**STUDY MATERIAL**
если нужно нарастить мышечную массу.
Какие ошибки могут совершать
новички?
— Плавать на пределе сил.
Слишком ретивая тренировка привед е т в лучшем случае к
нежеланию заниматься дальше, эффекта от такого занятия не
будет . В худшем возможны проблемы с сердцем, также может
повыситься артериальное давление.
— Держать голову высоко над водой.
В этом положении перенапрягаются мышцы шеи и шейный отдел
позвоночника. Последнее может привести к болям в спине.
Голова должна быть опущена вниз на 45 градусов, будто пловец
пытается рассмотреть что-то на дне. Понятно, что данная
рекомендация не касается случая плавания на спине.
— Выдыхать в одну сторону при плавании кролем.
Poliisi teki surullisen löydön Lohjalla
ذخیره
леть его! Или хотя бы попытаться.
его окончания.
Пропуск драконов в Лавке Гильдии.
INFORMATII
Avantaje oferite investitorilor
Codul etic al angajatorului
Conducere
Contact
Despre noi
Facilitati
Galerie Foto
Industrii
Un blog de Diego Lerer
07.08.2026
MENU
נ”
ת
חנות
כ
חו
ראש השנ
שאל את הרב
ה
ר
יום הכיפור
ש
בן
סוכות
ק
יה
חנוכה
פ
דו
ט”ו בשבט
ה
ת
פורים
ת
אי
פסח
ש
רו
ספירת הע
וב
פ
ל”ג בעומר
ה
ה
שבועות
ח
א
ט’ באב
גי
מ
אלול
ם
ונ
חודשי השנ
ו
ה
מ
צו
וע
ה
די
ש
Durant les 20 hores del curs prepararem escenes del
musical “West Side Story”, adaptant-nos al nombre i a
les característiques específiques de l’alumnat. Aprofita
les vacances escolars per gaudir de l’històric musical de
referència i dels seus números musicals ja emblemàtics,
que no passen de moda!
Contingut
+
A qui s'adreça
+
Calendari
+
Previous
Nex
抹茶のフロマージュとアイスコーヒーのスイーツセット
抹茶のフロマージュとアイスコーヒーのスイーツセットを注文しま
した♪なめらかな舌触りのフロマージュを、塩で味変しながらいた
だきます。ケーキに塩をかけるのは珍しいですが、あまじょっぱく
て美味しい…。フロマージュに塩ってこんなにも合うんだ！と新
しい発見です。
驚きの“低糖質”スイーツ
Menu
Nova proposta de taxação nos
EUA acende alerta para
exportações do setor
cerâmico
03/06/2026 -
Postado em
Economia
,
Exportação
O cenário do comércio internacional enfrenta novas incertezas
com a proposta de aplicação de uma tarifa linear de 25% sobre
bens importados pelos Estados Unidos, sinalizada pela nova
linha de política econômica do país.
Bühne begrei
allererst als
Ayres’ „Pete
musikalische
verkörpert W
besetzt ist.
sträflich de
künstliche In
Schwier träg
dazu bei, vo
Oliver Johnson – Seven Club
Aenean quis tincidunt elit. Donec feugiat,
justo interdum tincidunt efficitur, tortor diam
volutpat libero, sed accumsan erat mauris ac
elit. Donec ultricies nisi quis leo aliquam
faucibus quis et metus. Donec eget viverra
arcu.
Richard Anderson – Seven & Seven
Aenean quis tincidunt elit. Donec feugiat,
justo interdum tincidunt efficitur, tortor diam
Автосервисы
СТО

**REQUIREMENT**
Copy out every line from the records that has the word "спине".

**EXERCISE RESPONSE**
позвоночника. Последнее может привести к болям в спине.
рекомендация не касается случая плавания на спине.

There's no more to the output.